On Wed, 2009-08-12 at 18:42 +0100, Ed W wrote:
Something like that. In dbox you have one storage directory containing all mailboxes' mails (so that copying can be done by simple index updates). Then you have a bunch of files, each about n MB (configurable, 2 MB by default). Expunging initially only marks the message as expunged in index. Then later (or immediately, configurable) you run a cronjob that goes through all dboxes and actually removes the used space by recreating those dbox files.
Yeah, sounds good.
You might consider some kind of "head optimisation", where we can already assume that the latest chunk of mails will be noisy and have a mixture of deletes/appends, etc. Typically mail arrives, gets responded to, gets deleted quickly, but I would *guess* that if a mail survives for XX hours in a mailbox then likely it's going to continue to stay there for quite a long time until some kind of purge event happens (user goes on a purge, archive task, etc)
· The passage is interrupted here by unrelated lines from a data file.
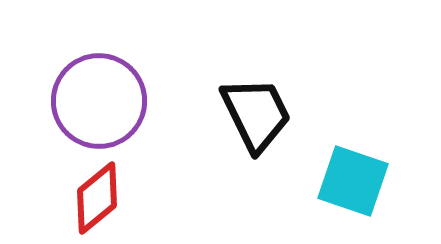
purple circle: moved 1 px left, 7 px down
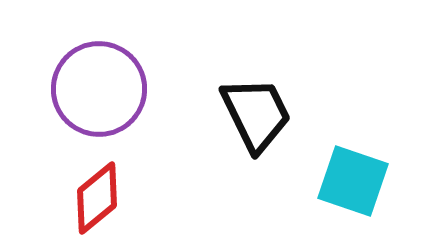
purple circle: moved 12 px up
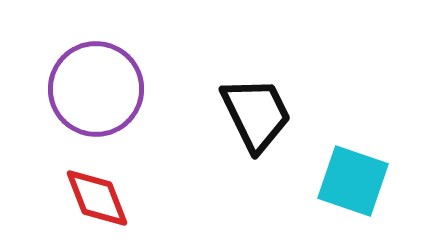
purple circle: moved 3 px left
red diamond: rotated 72 degrees counterclockwise
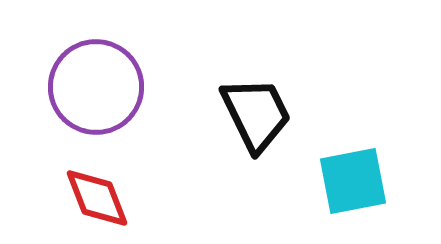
purple circle: moved 2 px up
cyan square: rotated 30 degrees counterclockwise
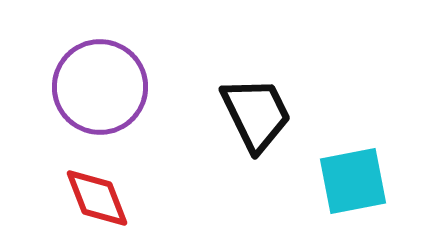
purple circle: moved 4 px right
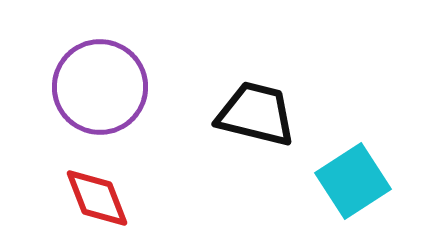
black trapezoid: rotated 50 degrees counterclockwise
cyan square: rotated 22 degrees counterclockwise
If disk space usage isn't such a huge problem, I think the nightly purges solve this issue too. During the day user may get mails and delete them, and at night the deleted mails are purged. Perhaps it could help a bit if new mails were all stored in separate file(s) and at night then appended to some larger existing file, but that optimization can be left until later. :)
Oh, have you considered some "optional" api calls in the storage API? The logic might be to assume that someone wanted to do something clever and split the message up in some way, eg store headers separately to bodies or bodies carved up into mime parts. The motivation would be if there was a certain access pattern to optimise. Eg for an SQL database it may well be sensible to split headers and the message body in order to optimise searching - the current API may not take advantage of that?
Well, files have paths. I think the storage backend can determine from that what type the data is. So if you're writing to mails/foo/bar/123 it means you're storing a message with ID 123 to mailbox "foo/bar". It could then internally parse the message and store its header/body/mime separately.